Em meio a pandemia o Brasil precisou trocar de Minsitro da Saúde por questões políticas que incluem a pressão da imprensa, que vinha a muitos dias detonando a relação entre Mandetta e Bolsonaro, fazendo intrigas e especulando sobre sua saída que foi inevitável. Ele foi muito bem neste momento, levou o trabalho a sério e com certeza o novo ministro dará continuidade ao que vinha sendo feito, com a chegada de mais testes o Ministério terá como avaliar melhor a propagação do coronavírus e os tratamentos mais eficazes.
Bola pra frente, desejamos ao novo Ministro um bom trabalho e que aprenda com essa crise toda a não cair em armadilhas da imprensa sendo mais reservado e cauteloso nas palavras. Um abraço fraterno entre a equipe que saiu demonstra que estavam apaixonados pela causa e que continuarão auxiliando na medida do possível.
Aos poucos algumas lojas estão reabrindo e cidades em que o contágio é pequeno retomam a normalidade com os devidos cuidados de higiene. As lojas poderiam adotar critérios como os bancos fizeram, por exemplo as duas primeiras horas do dia serem dedicadas ao atendiemtno dos idosos, solicitar que a população nas filas observe o distanciamento, oferecer álcool gel e máscaras para os clientes. Que podem evitar ir ao mesmo tempo, como saber? Talvez tendo um informativo on line, sobre o fluxo de clientes. Ter músicas animadas para manter a alegria, ou para retomar a alegria, já que muitos lugares estão tristes e cabisbaixos.
A imprensa podia fazer uma reflexão sobre o tipo de cobertura que vem fazendo e a população não dar Ibope para quem tenta aprofundar a crise.
Quanto a OMS? Sim, errou, feio, em não detectar a gravidade da crise e talvez seja hora de lá ter uma mudança de comando, pois o órgão precisa da participação dos EUA.
O cenário Mundial mudou drasticamente com a pandemia causada pelo coronavirus, o centro dos problemas migrou da crise no Oriente Médio para essa paralização global da economia e o imenso número de vítimas fatais, é preciso sim investigar detalhadamente o 'caminho do vírus' e todas as dificuldades que a comunidade médica mundial encontrou em detectar, prevenir, tratar os doentes e encontrar algumas falhas graves que aconteceram na proteção dos trabalahdores em saúde, assim como com os internos nas UTIs e hospitais.
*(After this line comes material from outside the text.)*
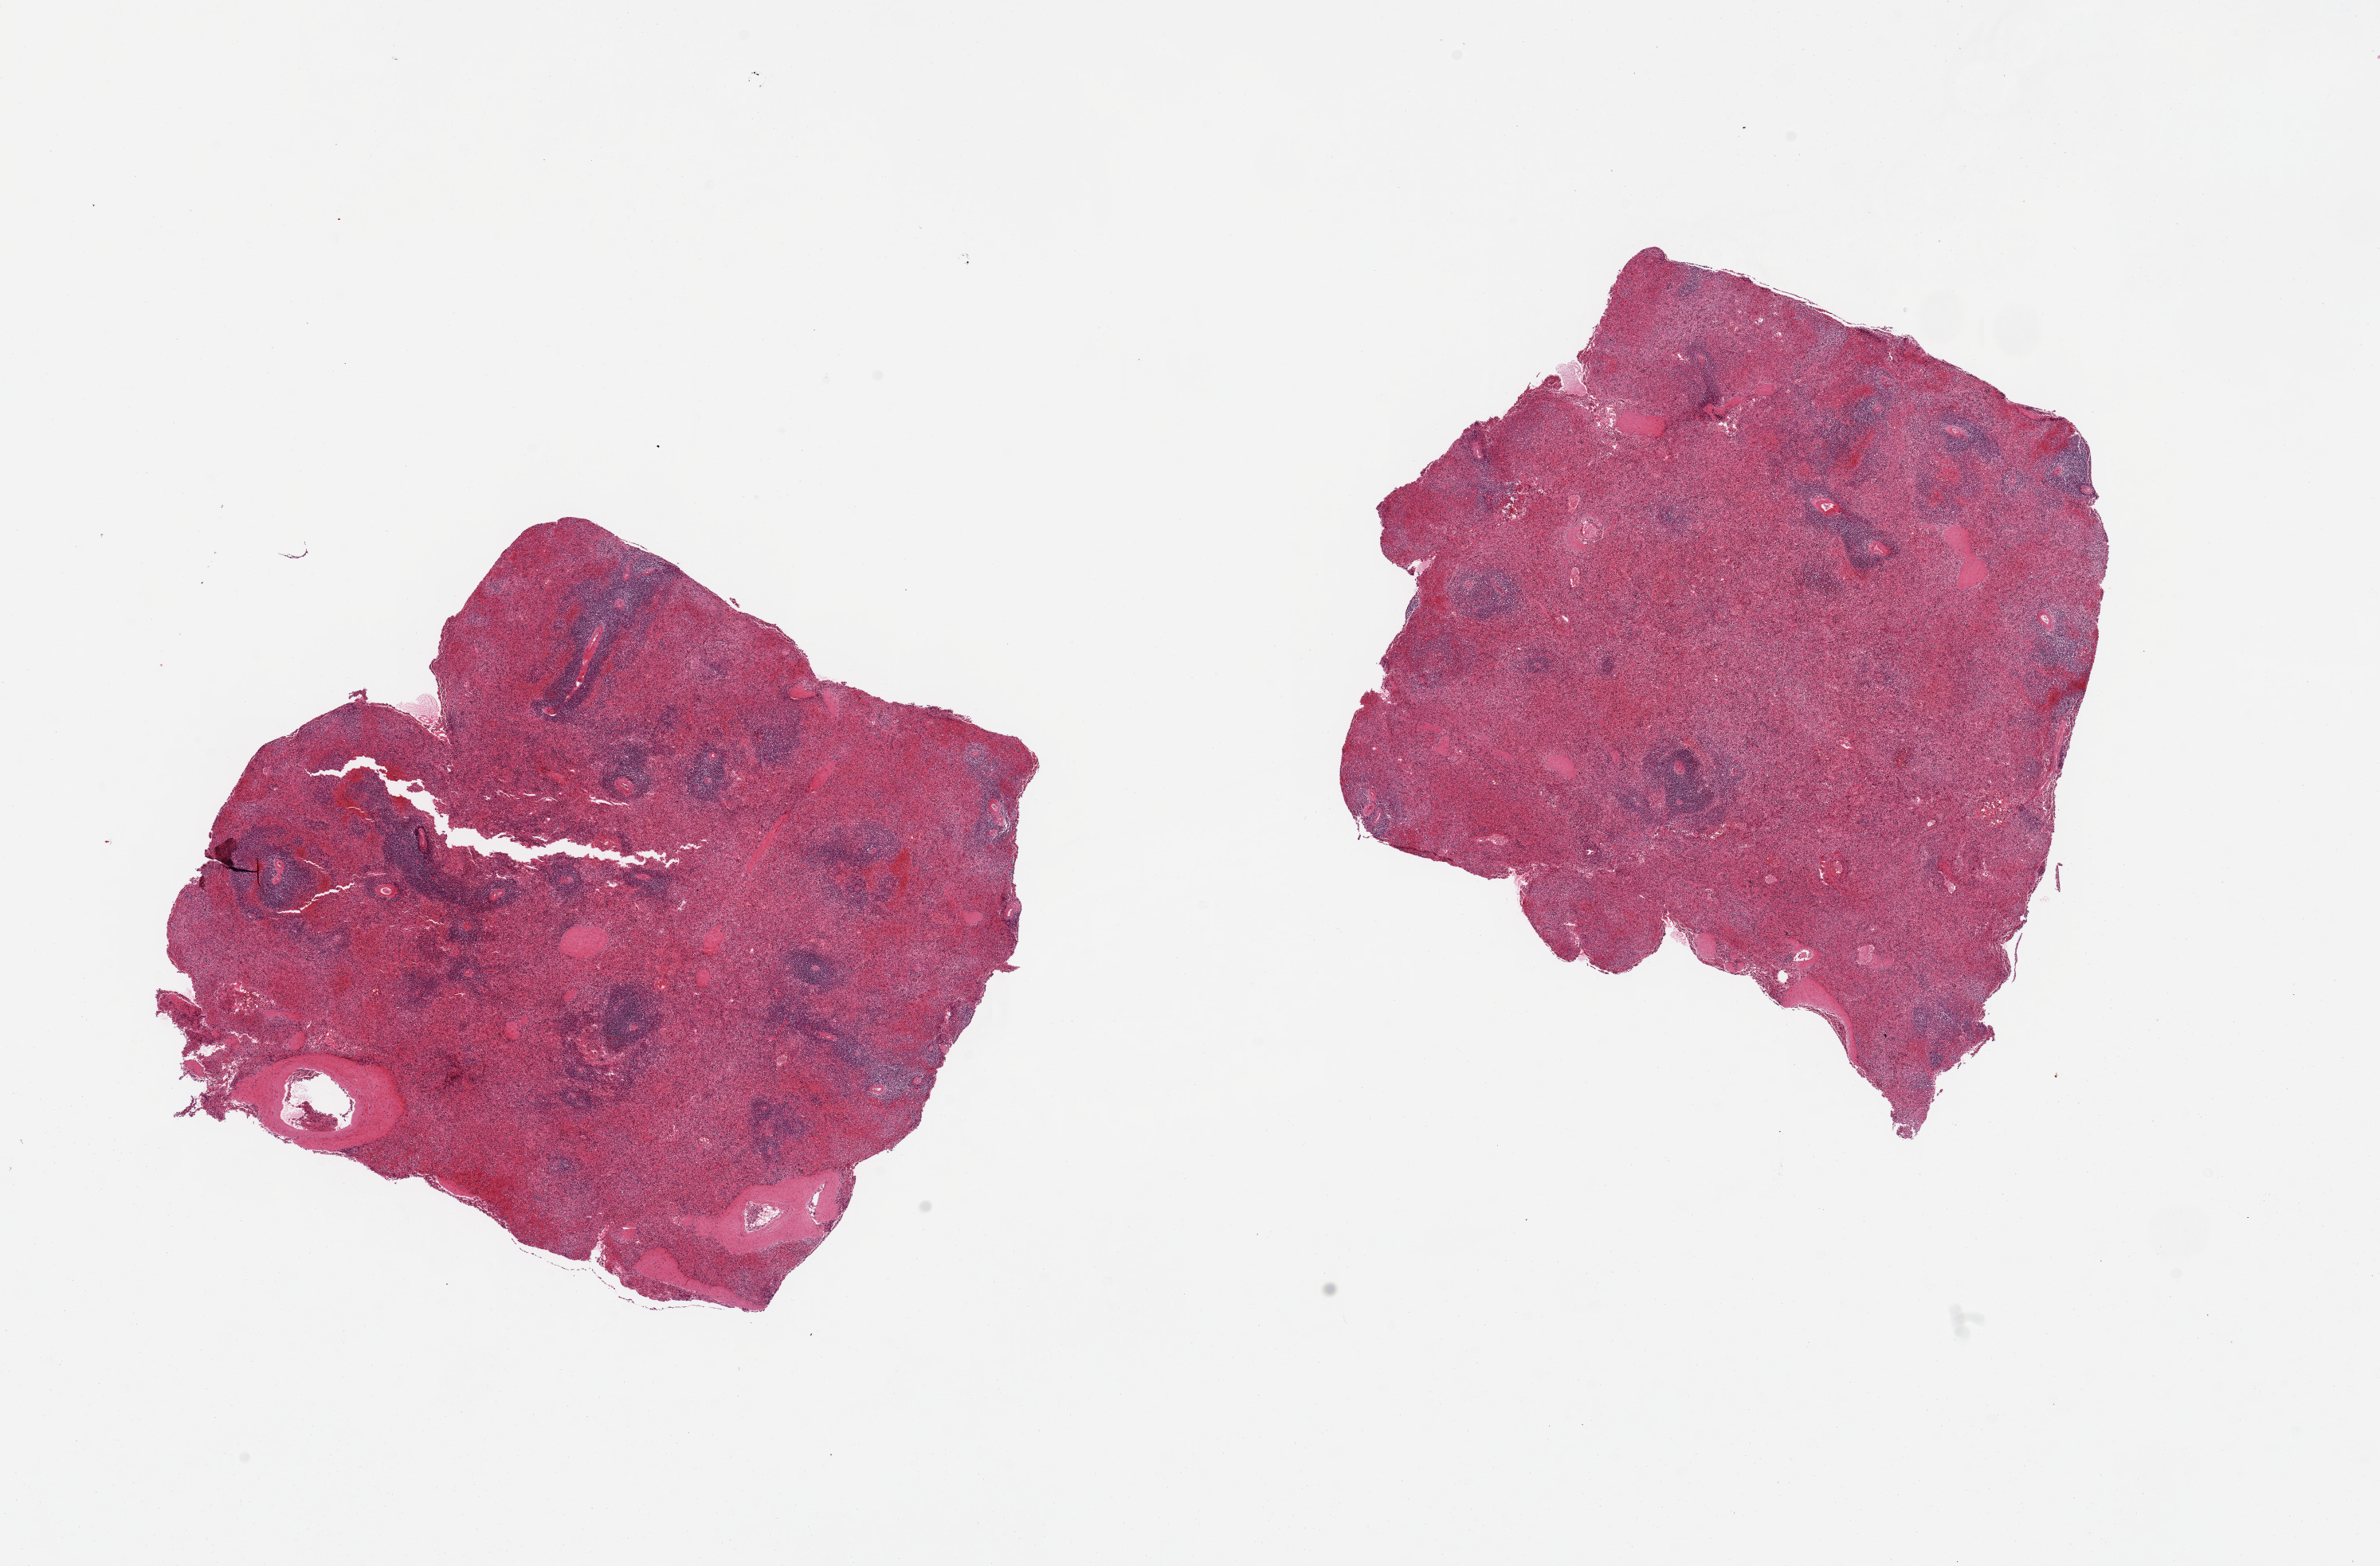
Whole-slide image, H&E stain, shown as a low-resolution overview of the whole scanned area (about 23.6 x 15.6 mm, from a 20x scan). PAXgene-fixed paraffin-embedded (PFPE) section. Target tissue: spleen. Donor tissue sample. Donor: female.
Reviewer comment on this tissue sample: 2 pieces; moderate congestion.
Será fundamental entender o que aconteceu, com a ajuda de todos os países incluíndo a China, para que novas epidemias não aocnteçam com essa gravidade.
No retorno ao comércio é preciso mudar algumas coisas como aproveitar essa movimentação toda e fechar as portas para o contrabando, porque talvez o vírus tenha se espalhado tão rápido pelo comércio ilegal, que existe em todo o mundo, sem fiscalziação da origem e qualidade dos produtos, com preço baixo e talvez más condições de armazenamento e transporte. Não sou contra os produtos chineses, sim contra os produtos ruins, falsificados, que entram facilmente nas fronteiras e lotam o comércio popular, temos que chegar a um bom termo que seria ter a disposição mercadorias mais baratas porém pagando os devidos impostos e tendo controle de qualidade, de higiene, para isso os paíse produtores dessas mercadorias toda deveriam participar do controle.
Quanto aos hospitais, clínicas, postos de saúde precisam descobrir o que levou ao início da contaminação em suas unidades e quantos profissioanis foram infectados pelo vírus para mapear a epidemia e entender onde foram as falhas, se falta de EPIs, ou má qualidade de alguns lotes, falta de cuidados entre os agentes sanitários, pois se água e sabonete matam o vírus não haveria tanta contaminação caso tudo estivesse sendo bem feito, será que houve um relaxamento nas medidas de proteção e higiene?
No Brasil uma troca de comando vai sim modificar algumas coisas, a 'fofoca' e a intriga entre autoridades vai continuar ao povo cabe não dar atenção aos "novelões paralelos"e tocar a vida, é grave a crise mas está aos poucos sendo dominada, posso estar enganda, todo mundo pode.
Não sou autoridade, nem jornalista, posso escrever o que me vem a mente livremente, essa é a tão importante liberdade de expressão que devemos defender, liberdade com responsabildiade.
A imprensa e o governo Bolsonaro vão brigar até o último minuto, então perdeu a graça, e o futebol, vai voltar? Como os times estão enfrentando essa fase, a CBF vai enxugar o campeonato modificando sua fórmula para este ano de crise?